The History Of Medical Marijuana In America
Marijuana has a long and heated history in the United States. Many people simply think marijuana is illegal everywhere and in every sense, but it’s rarely that simple. Laws are confusing, changing, and tend to accommodate the growing demands of the people. As it turns out, people have been demanding legal marijuana, particularly for medical reasons, for quite some time. The history of legal marijuana in America begins in 1973 with Oregon.
Oregon was the first state to decriminalize marijuana to some extent. People assume legalization of marijuana is a modern-day issue, but it’s actually been an important topic and goal for many decades now. The decriminalization really got the ball rolling in the 70’s and from there more states started to follow along.
Alaska was the next state to decriminalize marijuana in some regards.
It was still illegal to sell marijuana in Alaska, but after 1975 it was legal for a single home to have up to much as 4 ounces and 24 plants. They also made the selling of marijuana less than 2 and a half ounces a misdemeanor instead of a felony.
Maine passed similar laws a year later. They decriminalized the carrying of marijuana up to 2.5 ounces. It became a simple civil violation, which was a huge step forward compared to the severe penalties imposed the previous year. The fine may have ranged from $300 to $1,000. Within a few years, Alaska, Colorado, New York, and Ohio all had some form of new laws decriminalizing the possession of marijuana to some extent.

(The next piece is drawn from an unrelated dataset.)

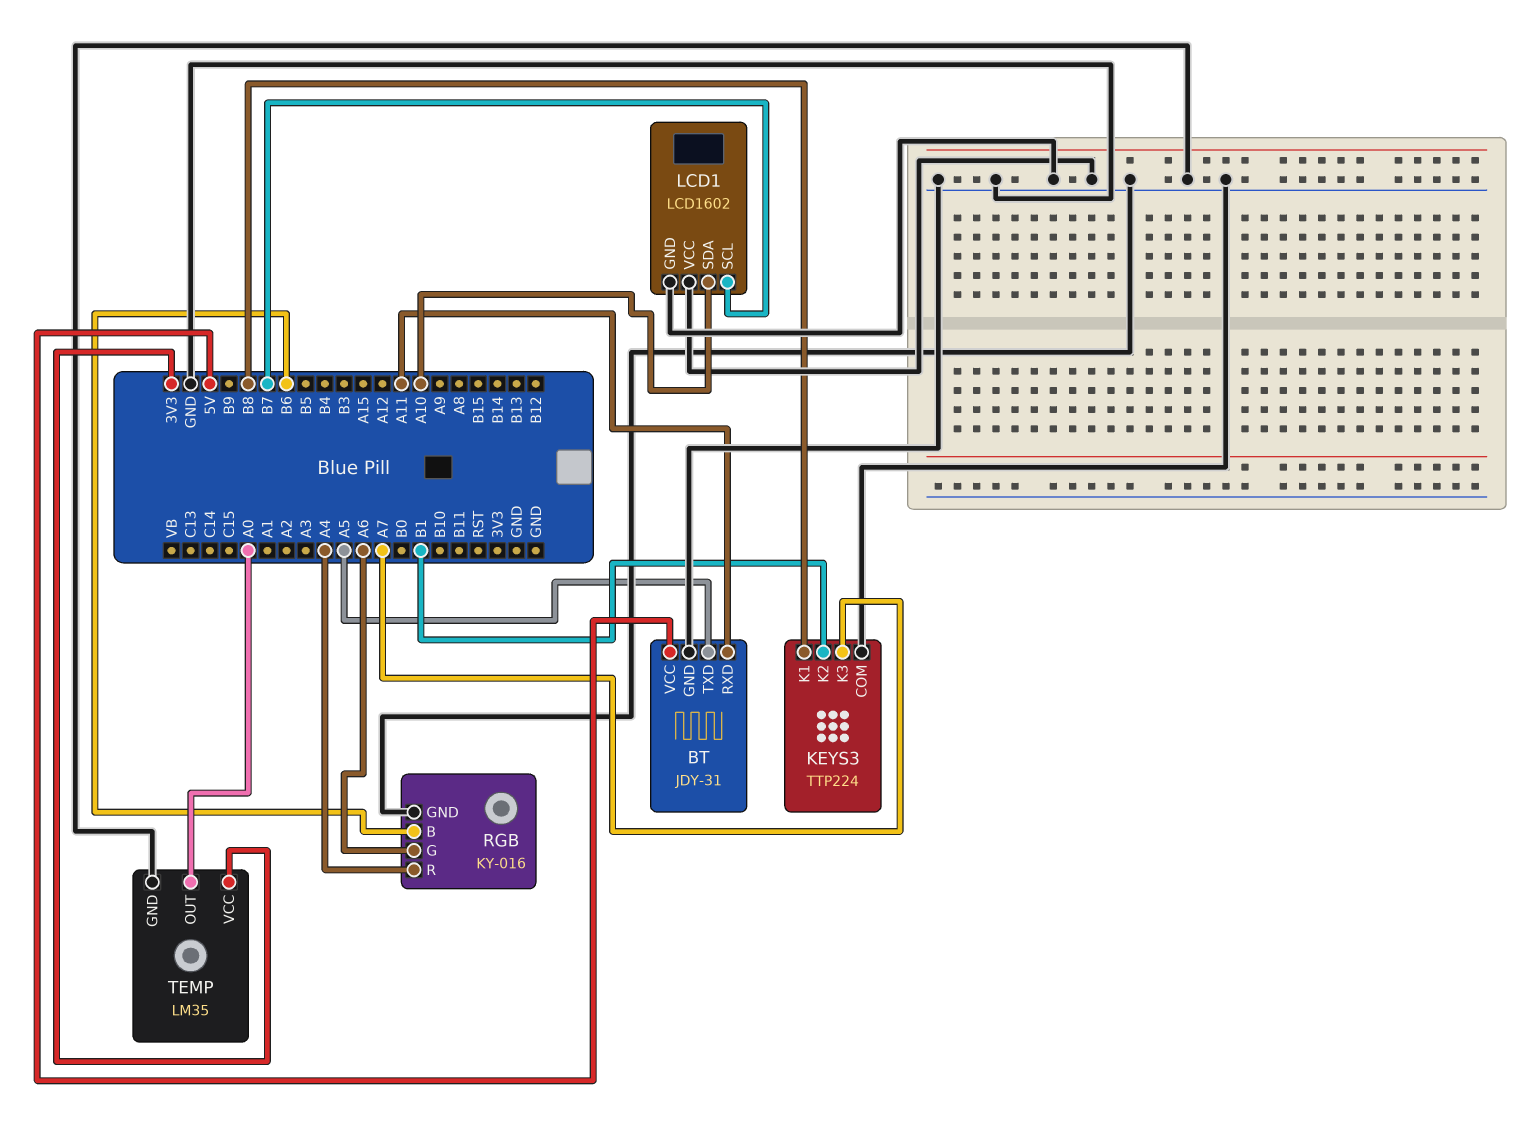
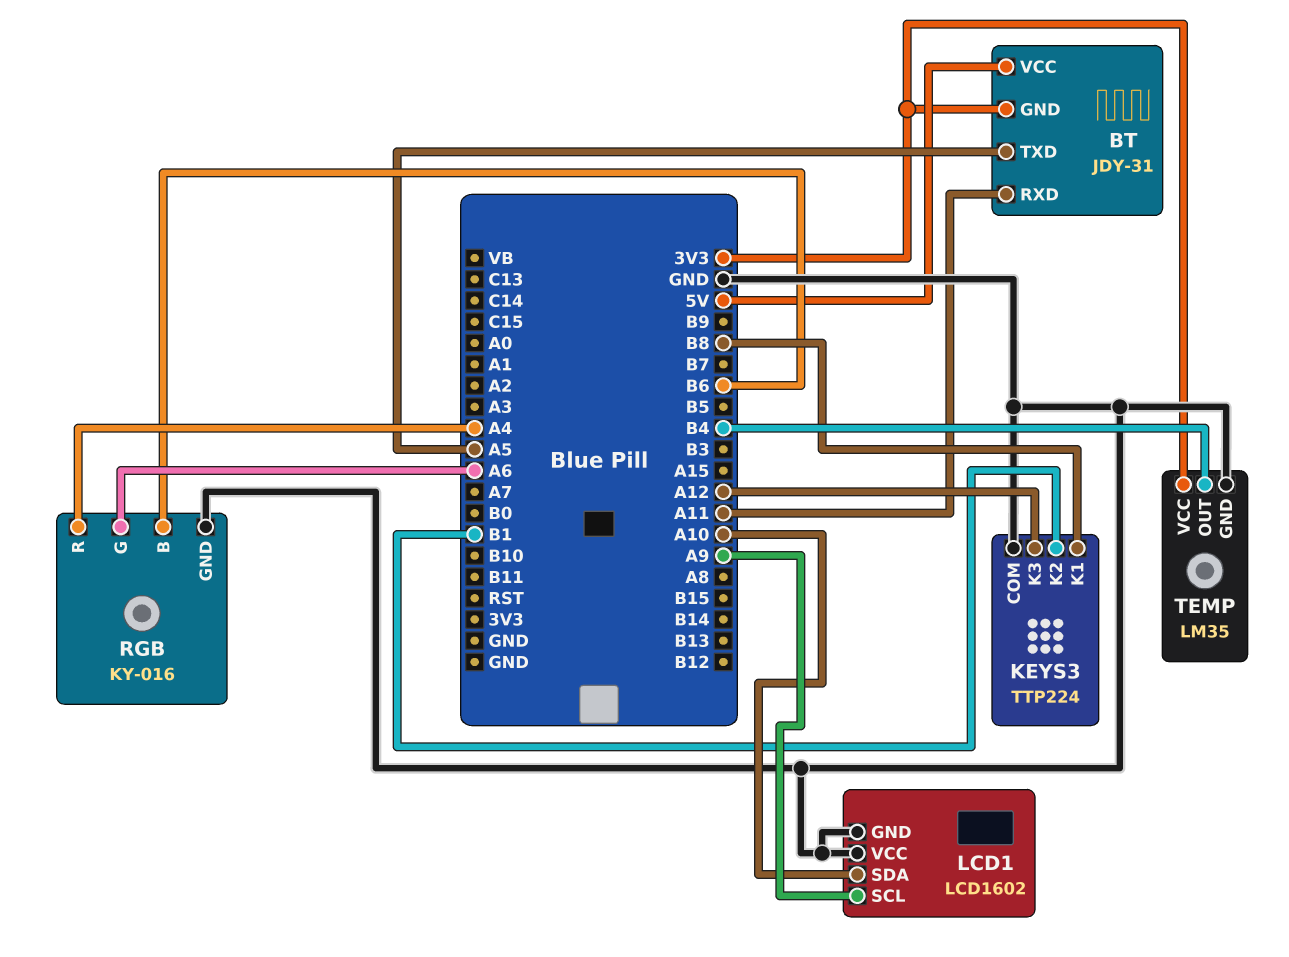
BT pin GND: GND -> 3V3
KEYS3 pin K3: A7 -> A12
LCD1 pin SCL: B7 -> A9
TEMP pin OUT: A0 -> B4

California started making some big changes to the marijuana laws in the 70s.
Much larger changes to regulations came in the 90’s. In 1996, California passed proposition 215. This particular proposition made it legal to possess and use marijuana for medical reasons approved by a physician. So whether you need medical marijuana delivery in Lake Forest or La Puente, you can receive it. Oregon followed suit and legalized it as well in 1998. It was then legalized for the same reasons one year later in Maine.

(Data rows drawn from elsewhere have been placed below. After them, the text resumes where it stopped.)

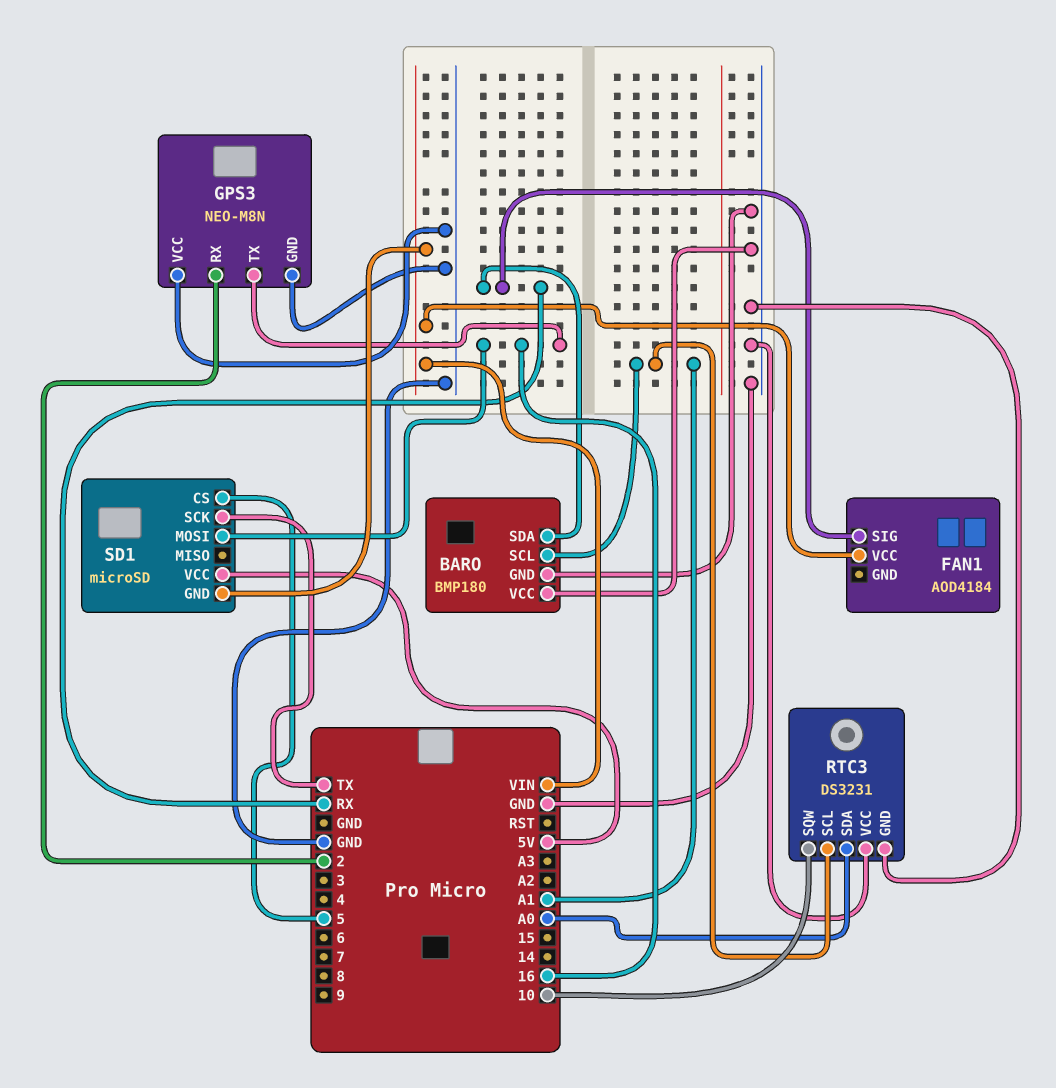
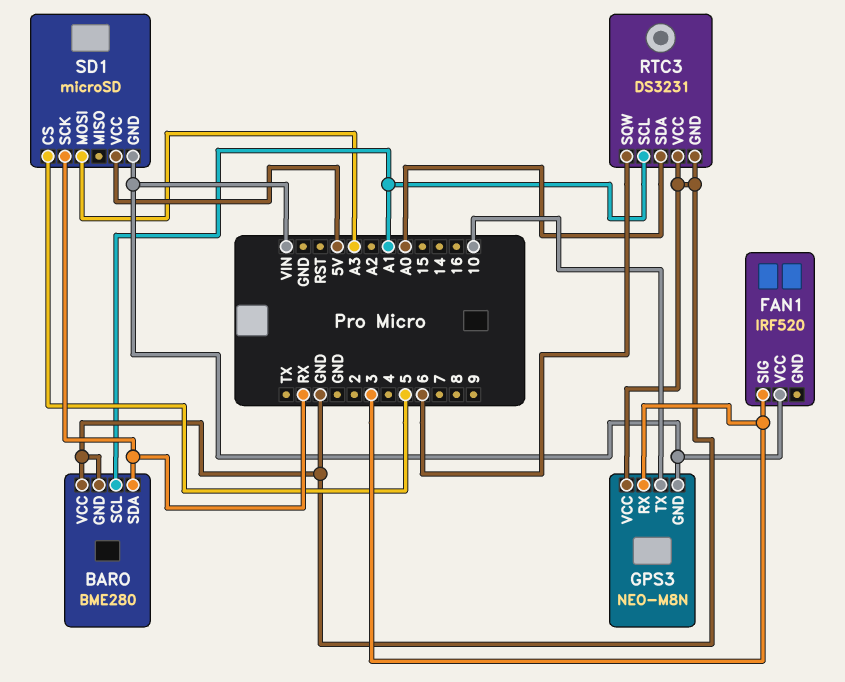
BARO: BMP180 -> BME280
FAN1: AOD4184 -> IRF520
FAN1 pin SIG: RX -> 3
GPS3 pin GND: GND -> VIN
GPS3 pin RX: 2 -> 3
GPS3 pin TX: 16 -> 10
RTC3 pin SQW: 10 -> 6
SD1 pin MOSI: 16 -> A3
SD1 pin SCK: TX -> RX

People, organizations, and even the government were beginning to realize there were real medical possibilities locked away in marijuana, yet they couldn’t fully understand them because of ancient laws. As time progresses, more and more states began to make marijuana legal with the approval of a licensed physician.

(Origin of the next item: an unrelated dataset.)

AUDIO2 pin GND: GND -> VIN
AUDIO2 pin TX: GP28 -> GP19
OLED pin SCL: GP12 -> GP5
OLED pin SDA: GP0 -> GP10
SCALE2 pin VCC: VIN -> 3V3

Nevada, Colorado, and Montana were the next three states to legalize medical marijuana. In Nevada, this happened by actually modifying the states constitution. Their constitution now sanctions the possession, growing, use, and selling of marijuana to particular individuals for approved medical reasons. The state constitution was changed in a similar fashion in Colorado as well.
Next, New Mexico and Michigan both legalized medical marijuana. Around the same time, other states also improved their existing medical marijuana laws. Vermont, for example, expanded the selection of medically approved reasons for prescribing medical marijuana. They also made it possible for out-of-state physicians to prescribe marijuana to Vermont citizens.
Today, many different states across the country allow medical marijuana. Some states have even taken it a step farther and legalized marijuana for recreational purposes. There’s no doubt these laws will continue to change and expand to fit the current generation.